(Page text):
---------------

She pointed out that adding to ongoing uncertainty for investors was the Mangaung conference’s failure to thoroughly debate the introduction of a super-tax on mining companies, first mentioned in June 2012.
IMPACT OF STRIKES
Van Eck said for much of 2013, South Africa would be subjected to the impact of the tragedy at London-based Lonmin’s Marikana mine, near Rustenburg, were 34 miners were shot and killed in a confrontation with police, in August.
The industry was awaiting the outcome of the Farnham Commission’s inquiry into the shootings.
“Similarly, I do not believe that we have yet felt the full impact of last year’s labour strikes and subsequent wage increases. The effect of lost production and higher wages will likely be felt in the first half of 2013 at best. Unless higher wages are coupled with higher productivity, I anticipate closures at marginal mines,” Van Eck warned.
Meanwhile, burdened by credit downgrades, mining companies were anticipated to struggle to raise capital for new projects or for operational improvements.

---------------

(Data for analysis):

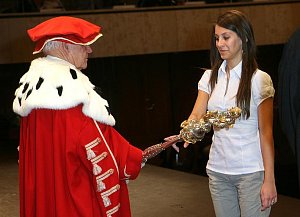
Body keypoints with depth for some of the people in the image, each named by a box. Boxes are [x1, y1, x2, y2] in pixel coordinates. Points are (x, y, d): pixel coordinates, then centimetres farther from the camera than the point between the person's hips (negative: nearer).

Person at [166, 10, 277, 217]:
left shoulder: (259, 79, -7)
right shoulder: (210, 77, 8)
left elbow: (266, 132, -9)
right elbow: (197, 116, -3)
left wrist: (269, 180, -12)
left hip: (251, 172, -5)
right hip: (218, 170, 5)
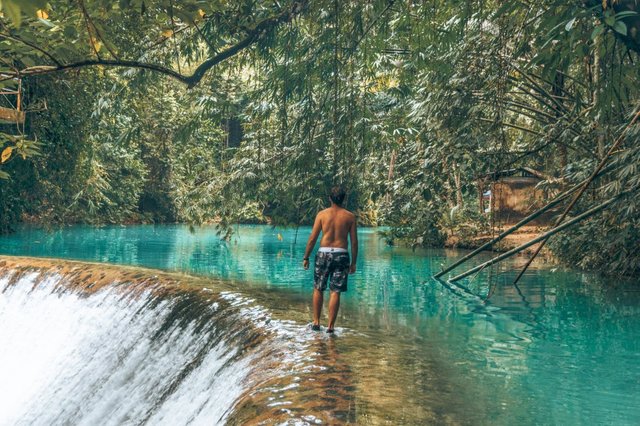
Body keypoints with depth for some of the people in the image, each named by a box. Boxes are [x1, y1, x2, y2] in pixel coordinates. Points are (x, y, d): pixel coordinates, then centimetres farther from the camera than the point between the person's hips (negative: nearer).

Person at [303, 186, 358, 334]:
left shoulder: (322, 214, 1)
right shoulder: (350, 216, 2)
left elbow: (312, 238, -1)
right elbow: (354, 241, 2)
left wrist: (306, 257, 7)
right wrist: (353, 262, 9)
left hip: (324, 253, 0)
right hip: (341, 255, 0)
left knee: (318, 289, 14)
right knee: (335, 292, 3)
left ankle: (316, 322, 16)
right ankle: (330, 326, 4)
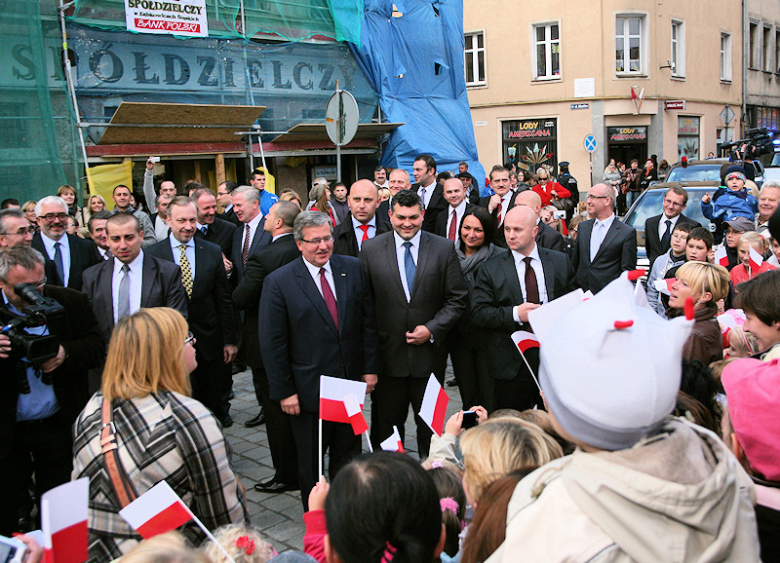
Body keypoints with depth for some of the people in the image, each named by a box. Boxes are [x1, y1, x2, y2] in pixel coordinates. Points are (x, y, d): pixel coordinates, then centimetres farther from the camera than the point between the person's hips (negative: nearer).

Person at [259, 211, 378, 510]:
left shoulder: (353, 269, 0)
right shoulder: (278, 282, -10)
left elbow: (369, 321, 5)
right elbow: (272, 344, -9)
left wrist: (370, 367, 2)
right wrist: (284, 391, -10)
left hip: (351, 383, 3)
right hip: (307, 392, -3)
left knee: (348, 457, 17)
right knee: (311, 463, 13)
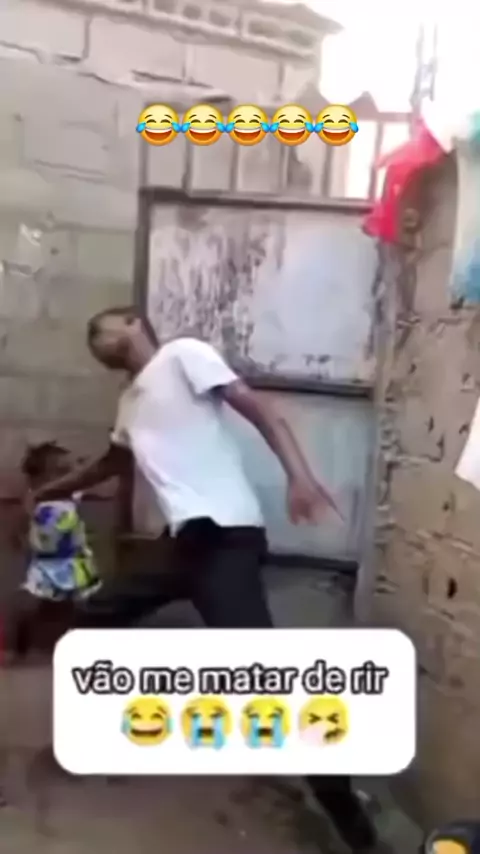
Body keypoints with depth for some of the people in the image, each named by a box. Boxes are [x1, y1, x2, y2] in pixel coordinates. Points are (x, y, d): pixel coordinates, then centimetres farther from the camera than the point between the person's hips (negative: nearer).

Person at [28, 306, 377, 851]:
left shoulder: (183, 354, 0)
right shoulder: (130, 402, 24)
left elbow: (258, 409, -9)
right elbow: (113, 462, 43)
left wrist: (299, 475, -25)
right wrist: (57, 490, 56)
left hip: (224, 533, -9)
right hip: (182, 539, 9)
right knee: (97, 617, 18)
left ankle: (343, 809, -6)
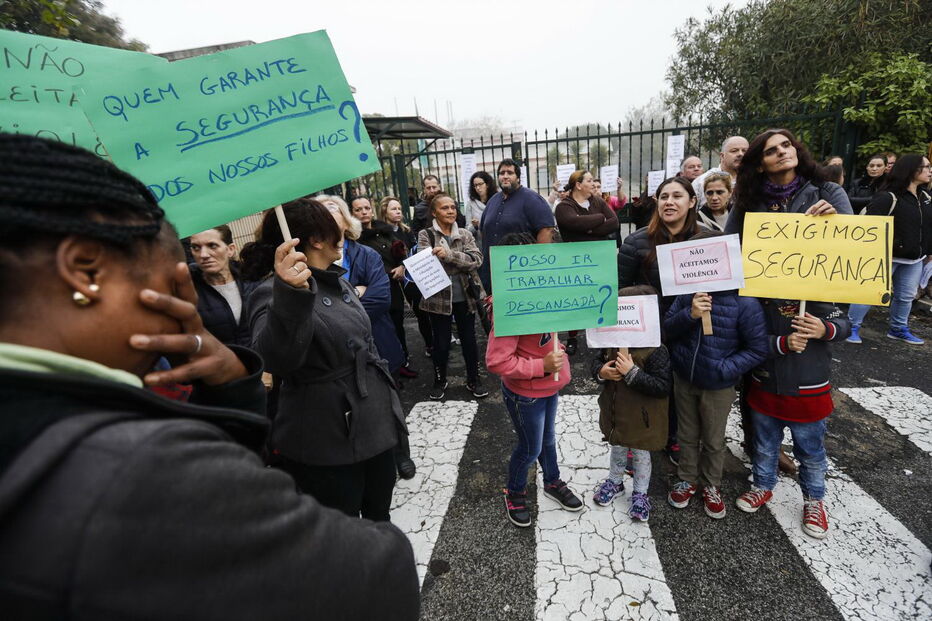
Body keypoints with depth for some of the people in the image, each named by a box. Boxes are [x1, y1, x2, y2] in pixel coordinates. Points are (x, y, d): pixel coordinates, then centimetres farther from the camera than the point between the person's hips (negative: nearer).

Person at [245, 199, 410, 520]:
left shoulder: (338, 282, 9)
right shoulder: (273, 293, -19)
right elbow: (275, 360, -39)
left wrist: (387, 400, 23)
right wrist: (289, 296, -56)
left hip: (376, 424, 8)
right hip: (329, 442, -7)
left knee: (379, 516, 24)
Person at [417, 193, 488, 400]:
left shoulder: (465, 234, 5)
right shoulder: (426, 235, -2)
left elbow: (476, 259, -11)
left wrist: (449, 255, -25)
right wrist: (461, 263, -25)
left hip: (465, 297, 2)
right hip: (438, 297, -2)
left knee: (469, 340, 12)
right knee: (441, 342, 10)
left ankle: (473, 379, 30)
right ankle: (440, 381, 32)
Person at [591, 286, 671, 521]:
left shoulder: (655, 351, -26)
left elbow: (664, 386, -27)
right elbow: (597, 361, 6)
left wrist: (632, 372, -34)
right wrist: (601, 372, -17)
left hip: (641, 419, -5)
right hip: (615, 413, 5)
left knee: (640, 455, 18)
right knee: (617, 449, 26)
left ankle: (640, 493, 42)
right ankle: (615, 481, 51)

---------------

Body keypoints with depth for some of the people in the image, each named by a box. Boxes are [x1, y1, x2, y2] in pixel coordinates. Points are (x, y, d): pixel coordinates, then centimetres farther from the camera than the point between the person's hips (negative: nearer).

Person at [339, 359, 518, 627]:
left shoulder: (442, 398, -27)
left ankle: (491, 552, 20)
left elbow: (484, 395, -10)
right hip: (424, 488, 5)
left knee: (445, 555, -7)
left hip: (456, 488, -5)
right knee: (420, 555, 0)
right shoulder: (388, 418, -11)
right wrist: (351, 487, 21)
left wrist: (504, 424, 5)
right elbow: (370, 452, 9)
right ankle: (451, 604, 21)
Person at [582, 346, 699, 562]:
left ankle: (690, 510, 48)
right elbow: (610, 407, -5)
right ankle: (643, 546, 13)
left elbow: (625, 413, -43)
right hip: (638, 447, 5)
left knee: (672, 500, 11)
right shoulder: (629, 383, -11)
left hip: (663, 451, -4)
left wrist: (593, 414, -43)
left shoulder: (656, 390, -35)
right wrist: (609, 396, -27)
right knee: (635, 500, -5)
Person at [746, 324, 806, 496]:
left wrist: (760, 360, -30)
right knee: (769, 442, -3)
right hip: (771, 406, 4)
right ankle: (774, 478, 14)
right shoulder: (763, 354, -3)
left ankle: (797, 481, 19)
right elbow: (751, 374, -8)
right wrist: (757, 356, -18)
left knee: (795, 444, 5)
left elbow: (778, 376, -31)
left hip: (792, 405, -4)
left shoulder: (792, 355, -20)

---------------

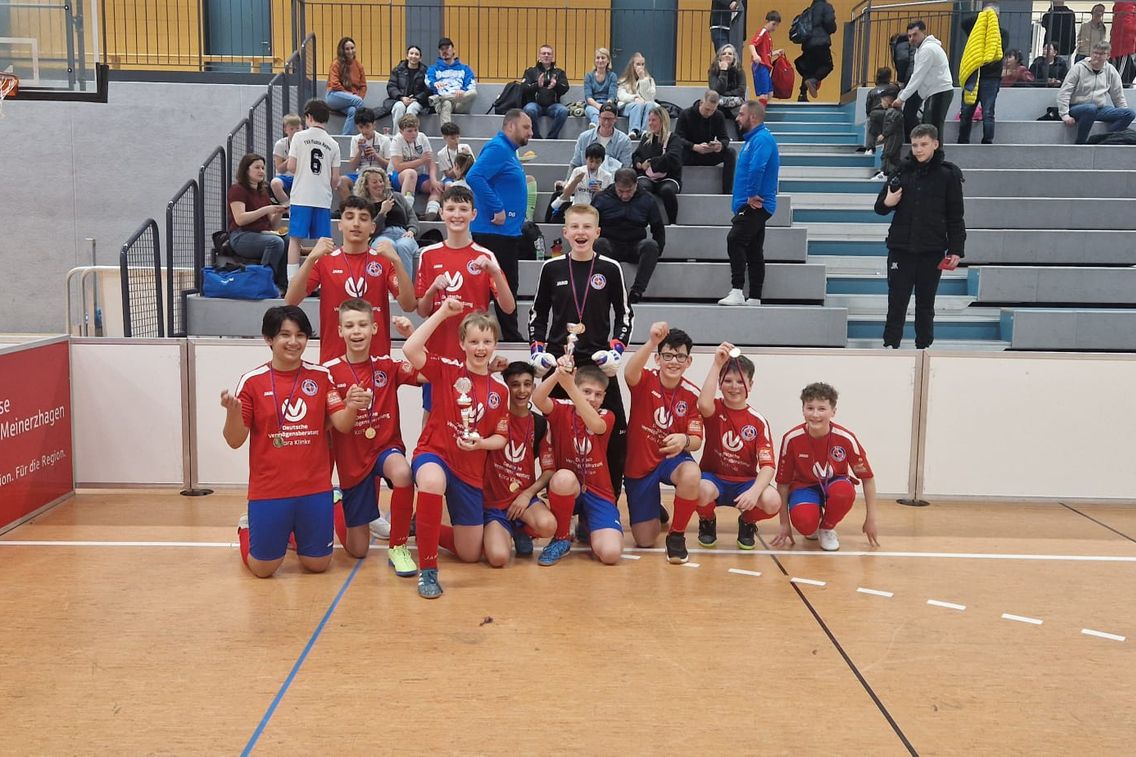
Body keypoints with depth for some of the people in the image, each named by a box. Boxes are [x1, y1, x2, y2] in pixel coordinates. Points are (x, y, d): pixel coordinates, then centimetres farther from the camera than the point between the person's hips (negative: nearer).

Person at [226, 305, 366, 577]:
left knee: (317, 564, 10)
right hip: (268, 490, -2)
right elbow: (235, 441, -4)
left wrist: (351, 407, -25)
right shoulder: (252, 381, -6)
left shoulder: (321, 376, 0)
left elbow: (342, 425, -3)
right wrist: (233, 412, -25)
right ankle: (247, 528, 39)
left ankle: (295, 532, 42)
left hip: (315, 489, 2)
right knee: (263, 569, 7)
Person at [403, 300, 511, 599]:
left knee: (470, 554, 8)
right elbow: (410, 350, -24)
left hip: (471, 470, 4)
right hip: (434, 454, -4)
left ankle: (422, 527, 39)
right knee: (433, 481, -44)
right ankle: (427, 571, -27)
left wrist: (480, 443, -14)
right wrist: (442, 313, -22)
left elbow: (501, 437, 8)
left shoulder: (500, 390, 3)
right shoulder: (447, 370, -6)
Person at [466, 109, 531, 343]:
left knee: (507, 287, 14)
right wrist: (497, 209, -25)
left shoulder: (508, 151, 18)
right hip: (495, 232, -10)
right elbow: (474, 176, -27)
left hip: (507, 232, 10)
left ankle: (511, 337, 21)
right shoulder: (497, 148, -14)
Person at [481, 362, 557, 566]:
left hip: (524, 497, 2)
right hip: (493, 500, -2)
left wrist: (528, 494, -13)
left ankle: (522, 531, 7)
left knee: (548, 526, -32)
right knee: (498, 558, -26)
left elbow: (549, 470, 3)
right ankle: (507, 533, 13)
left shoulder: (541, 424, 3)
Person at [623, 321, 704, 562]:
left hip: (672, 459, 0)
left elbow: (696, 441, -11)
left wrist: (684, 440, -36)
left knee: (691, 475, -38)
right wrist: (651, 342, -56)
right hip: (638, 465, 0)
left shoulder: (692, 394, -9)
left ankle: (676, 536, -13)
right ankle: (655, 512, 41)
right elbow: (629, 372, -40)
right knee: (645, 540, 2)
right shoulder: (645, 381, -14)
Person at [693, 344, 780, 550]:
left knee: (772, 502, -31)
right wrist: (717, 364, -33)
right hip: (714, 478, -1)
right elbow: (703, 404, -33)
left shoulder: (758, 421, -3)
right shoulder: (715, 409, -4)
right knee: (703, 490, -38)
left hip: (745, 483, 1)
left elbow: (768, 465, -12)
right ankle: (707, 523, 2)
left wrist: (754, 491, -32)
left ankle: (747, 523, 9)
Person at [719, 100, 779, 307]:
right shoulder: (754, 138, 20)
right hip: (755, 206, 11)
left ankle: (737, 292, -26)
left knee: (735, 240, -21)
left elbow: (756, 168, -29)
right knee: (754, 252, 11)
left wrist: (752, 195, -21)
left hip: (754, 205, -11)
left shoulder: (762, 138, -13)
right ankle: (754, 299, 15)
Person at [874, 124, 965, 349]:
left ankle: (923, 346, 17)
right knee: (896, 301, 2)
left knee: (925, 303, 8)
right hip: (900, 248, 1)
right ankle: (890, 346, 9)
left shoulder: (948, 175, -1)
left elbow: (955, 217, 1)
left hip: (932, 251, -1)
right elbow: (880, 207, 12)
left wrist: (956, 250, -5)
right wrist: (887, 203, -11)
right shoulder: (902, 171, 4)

---------------

(Prompt 1):
From the article on South African mining, reproduce the stretch from "The industry was" through "Van Eck warned.".
(Prompt 2):
In the article on South African mining, which geographic place names appear in the paragraph that begins "Van Eck said for much of 2013"?

(Your response 1):
The industry was awaiting the outcome of the Farnham Commission’s inquiry into the shootings.
“Similarly, I do not believe that we have yet felt the full impact of last year’s labour strikes and subsequent wage increases. The effect of lost production and higher wages will likely be felt in the first half of 2013 at best. Unless higher wages are coupled with higher productivity, I anticipate closures at marginal mines,” Van Eck warned.

(Your response 2):
South Africa, London, Marikana, Rustenburg